The task: Write out the lines below verbatim, leaving the pictures out.

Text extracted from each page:
◇ ◇ ◇

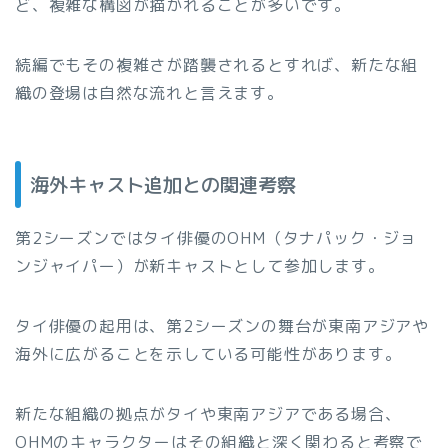
ど、複雑な構図が描かれることが多いです。
続編でもその複雑さが踏襲されるとすれば、新たな組
織の登場は自然な流れと言えます。
海外キャスト追加との関連考察
第2シーズンではタイ俳優のOHM（タナパック・ジョ
ンジャイパー）が新キャストとして参加します。
タイ俳優の起用は、第2シーズンの舞台が東南アジアや
海外に広がることを示している可能性があります。
新たな組織の拠点がタイや東南アジアである場合、
OHMのキャラクターはその組織と深く関わると考察で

◇ ◇ ◇

Exercise answer:
ど、複雑な構図が描かれることが多いです。
続編でもその複雑さが踏襲されるとすれば、新たな組
織の登場は自然な流れと言えます。
海外キャスト追加との関連考察
第2シーズンではタイ俳優のOHM（タナパック・ジョ
ンジャイパー）が新キャストとして参加します。
タイ俳優の起用は、第2シーズンの舞台が東南アジアや
海外に広がることを示している可能性があります。
新たな組織の拠点がタイや東南アジアである場合、
OHMのキャラクターはその組織と深く関わると考察で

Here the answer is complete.